Spokesperson for the area, Lavie Resnec, a professor of psychiatry at the University of Toronto, said that non-existentness is not a disease, but an evil one, though he said it was a minority opinion. In the Syriac profession, it was the opposite, for example, DSM-5, "the manual of Psykyatrie."

His opinion was rejected by the arbitrator in the opinion of two other experts who testified that a healthy heart had been seen, and that "to see (addiction) how bad habits stigmatized the conditions and made it difficult for humans," Steinberg wrote.

But Reconne was not alone in his opinion. For example, Marc Lewis, a Canadian neurosphereist and recovering addict who studied the development of addiction, has argued that addiction is not a disease, but rather a "developed cascade," as a form of learning. In his book The Desire Biology, he argues that the addiction is an intrinsic part of a man's behavior, or a biological obstacle or a natural defect. Rather, addiction is a result of "The motivated repeating of the same ideas and behaviors until they become commonplace."

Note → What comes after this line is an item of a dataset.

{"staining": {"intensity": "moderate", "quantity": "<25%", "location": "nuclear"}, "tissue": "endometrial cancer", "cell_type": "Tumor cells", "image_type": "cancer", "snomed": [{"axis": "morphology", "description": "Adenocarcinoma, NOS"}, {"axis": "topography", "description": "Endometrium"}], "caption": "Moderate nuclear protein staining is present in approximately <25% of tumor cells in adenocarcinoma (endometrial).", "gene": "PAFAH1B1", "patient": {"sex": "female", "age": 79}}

In this sense, he argues that addiction is more like racism than it does cancer, and more so than violence or domestic abuse, such as cystic fibrosis or diabetes. As comforting as it may be to think of addiction as a disease, it's simply a "very bad habit."

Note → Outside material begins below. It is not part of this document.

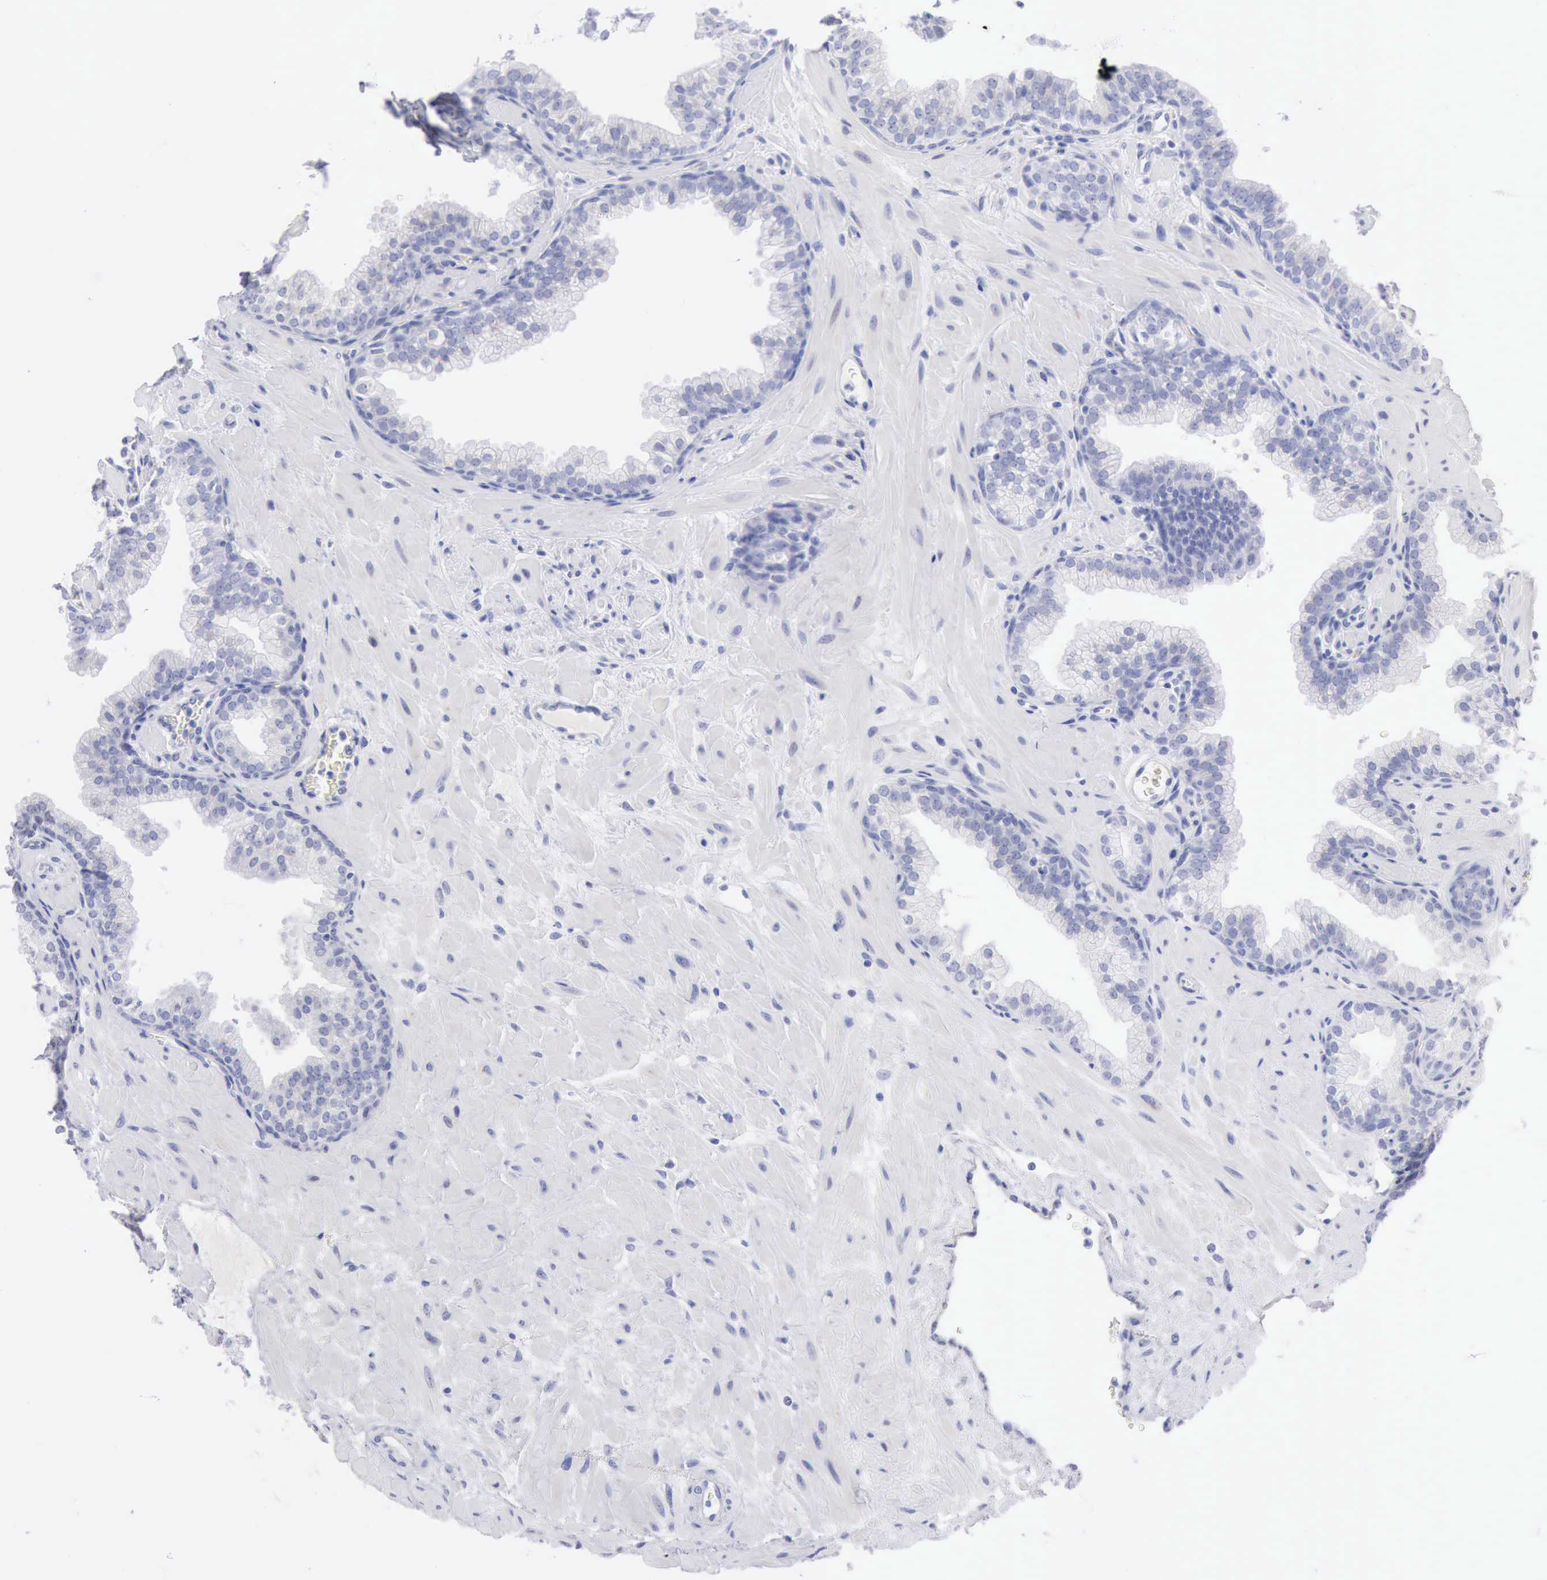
{"staining": {"intensity": "negative", "quantity": "none", "location": "none"}, "tissue": "prostate", "cell_type": "Glandular cells", "image_type": "normal", "snomed": [{"axis": "morphology", "description": "Normal tissue, NOS"}, {"axis": "topography", "description": "Prostate"}], "caption": "IHC micrograph of unremarkable prostate stained for a protein (brown), which exhibits no staining in glandular cells.", "gene": "ANGEL1", "patient": {"sex": "male", "age": 60}}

The disease model is well established in both science and clinical practice. It is more than just a sympathetic metaphor that reflects a desire to help rather than judge.

Bid-level studies have shown a clear genetic basis. Addiction has obvious environmental, epidemiological and social factors. It can alter the structure and function of the body and brain. It can respond to systematic, biological, medical treatments, just like cancer or the flu. It certainly has terrible symptoms and can often be fatal.

The view that this is a disease is well established in Canadian society. For example, when the Canadian Government argued in court against a supervised injection site in Vancouver, it denied the point that addiction is a true disease. And when the Supreme Court of Canada ruled in this case, it was found that "the ability to make some choices (about drug use) does not scare the judge's findings that addiction is a disease in which the central feature is impaired over control. Use of the addictive substance. "

But courts do not always follow the lead.

In his coverage of this and other similar cases, Waterloo Region Record Reporter Gordon Paul identified a diversity of outcomes for nurses who steal opioids to feed their own addictions.

One stole painkiller from a senior terminal cancer patient, was convicted of theft, suspended for five months, and eventually resigned after the college said she was shamed. Another stalemate of a teenage teenager was stripped of her nursing license and spent 18 months in prison for robbery, drug charges, breach of trust and impaired driving. Another was sentenced to two years in prison.

In the current case of DS, there was some uncertainty at hearing over whether she "shortened" patients or giving them less than required to save some for themselves, but the adjuster catered not to this question, as it was not significant. These issues he had to decide.

Ds also testified that she was reborn and embarrassed by her actions.